I reread your post and I believe you are Trying to complete a Schedule K-1 to pick up your income. In actuality you must first complete a Form 1065 and use this data to prepare Form 1065 K-1 for each partner. The Form 1065 and Form K-1s are returns that are filed with the IRS. Then the data from the K-1 is entered into your tax return. Schedule K-1 when properly filed out tells you exactly what your taxable income is and any other tax attributes that pass through to the partners. Sorry if i underestimated your knowledge but I want to be sure you get the right answer to your question. You are dealing with a very complex area of taxation. If you don't call me please contact a local tax person with expertise in Partnerships - not a generalist.
I see that I can't provide you with contact information. Please heed my advice I have been doing this stuff all my life and did work with a lot of partnerships. You don't seem to have the required expertise and will perhaps cause yourself to get into some unforeseen tax problems that can be readily avoided. Please check out my advice with a local CPA. Florida does not tax LLCs but you should be filing annual reports.
@BenT9 wrote:I think electing out of the partnership provisions (Subchapter K) is the way for you to go....
The original poster cannot elect out because in Florida, LLCs own the property, not the members, and members cannot actually demand property distributions.
So are these posts censored for some reason? What in the world is wrong with this forum? Moderators must be slap-happy as my post keeps getting deleted. That or the algorithms need a tune-up.
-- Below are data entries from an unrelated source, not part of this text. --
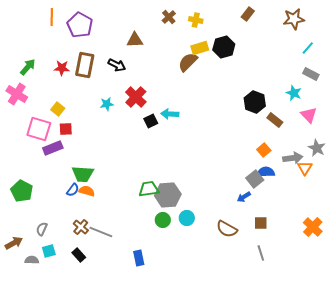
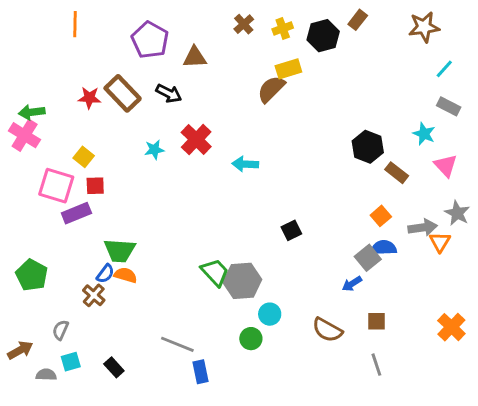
yellow cross: (196, 20) -> (283, 28), turned -32
purple pentagon: (80, 25) -> (150, 40), moved
black hexagon: (224, 47) -> (323, 36), moved
brown rectangle: (85, 65) -> (123, 93), turned -55
green arrow: (28, 67) -> (32, 112), moved, turned -138
black square: (151, 121) -> (291, 230), moved
green trapezoid: (149, 189) -> (215, 272), turned 55
green circle: (163, 220) -> (251, 339), moved
brown cross: (81, 227) -> (94, 295), moved
gray line: (101, 232) -> (177, 344), moved

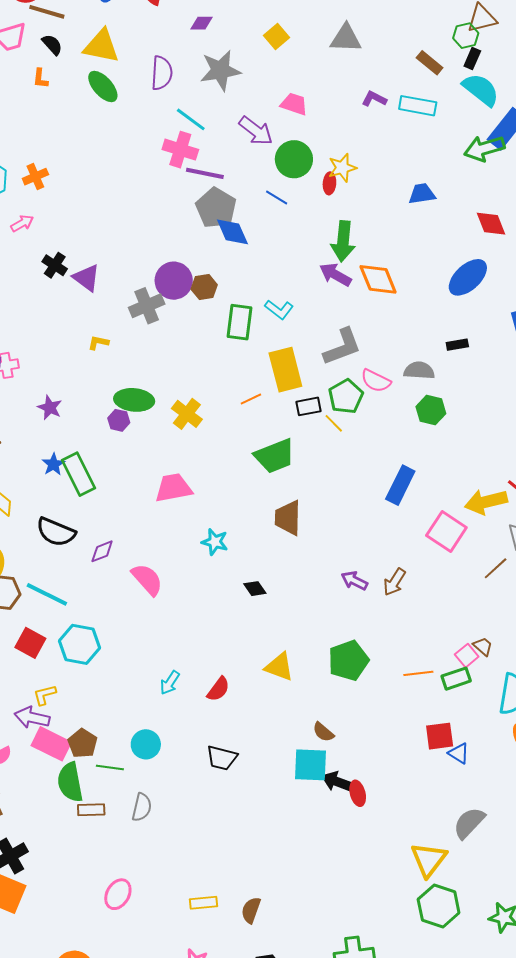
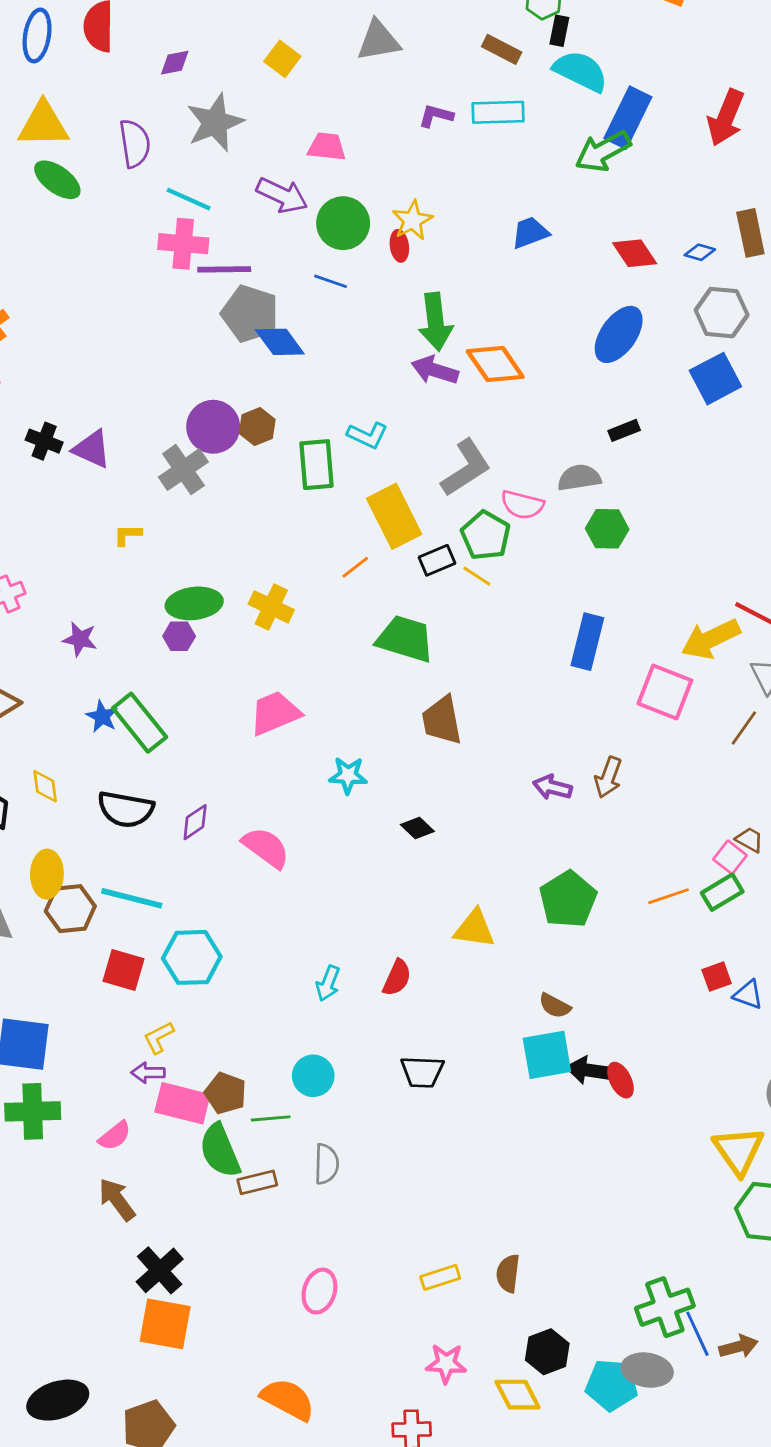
green trapezoid: (275, 456) -> (405, 639), turned -129
purple arrow: (32, 718) -> (148, 1073), size x0.7
red square: (440, 736) -> (717, 977), size x0.7

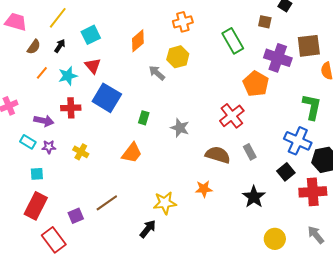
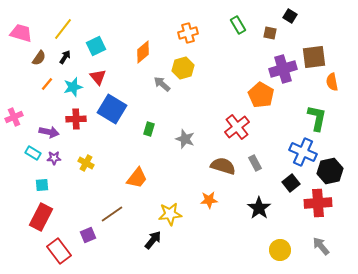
green rectangle: (233, 41) -> (238, 25), moved, size x0.7
purple cross: (278, 58) -> (283, 69), turned -36
orange trapezoid: (132, 153) -> (137, 178), moved
purple square: (76, 216) -> (88, 235), moved

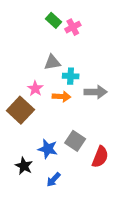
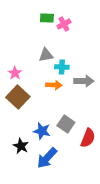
green rectangle: (53, 20) -> (47, 18), turned -40
pink star: (35, 89) -> (15, 73), moved
blue arrow: (53, 180) -> (47, 158), size x1.6

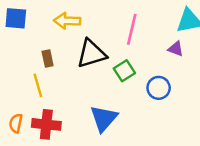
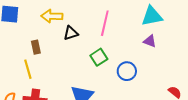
purple triangle: (176, 49) -> (150, 41), moved
black triangle: (91, 54) -> (71, 33), moved, size x0.6

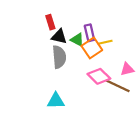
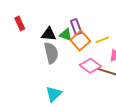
red rectangle: (50, 22) -> (20, 23), moved
yellow line: (105, 42) -> (102, 40), moved
cyan triangle: (56, 101) -> (54, 94), turned -36

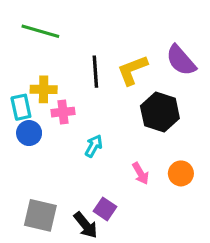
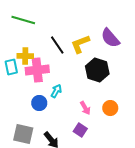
black line: (95, 72) -> (57, 45), turned -30
pink cross: (63, 112) -> (37, 70), size x1.6
blue circle: (29, 133) -> (39, 103), moved
purple square: (105, 209) -> (80, 130), moved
In any case, not a good user experience.
tag team I am not familiar with Florida's ownership requirements for LLCs but as far as I can recall a single member LLC picks up their income on a Schedule C no matter the name the various property is held in. I would think that if an LLC is treated as a partnership for tax purposes electing out would be permitted no matter what name the property is held in. The benefit of LLCs is their flexibility. Of course a lot of research is required to come up with a fully supportable answer and that's why I suggested an expert in partnership matters be consulted. I can't imagine why anyone would want the complexity they are adding to their business. It would seem to me that a single member LLC with one owner would work for a married couple and avoid the necessity of filing another tax return. I think your response points out the need to pursue advice from someone who can delve into their situation at length.
@BenT9 wrote:
I would think that if an LLC is treated as a partnership for tax purposes electing out would be permitted no matter what name the property is held in.
Yes, but it is not; sort of akin to why a partnership with only two partners who are married to each other can elect qualified joint venture (QJV) status but a married couple who are the only members of an LLC cannot (unless they reside in a community property state).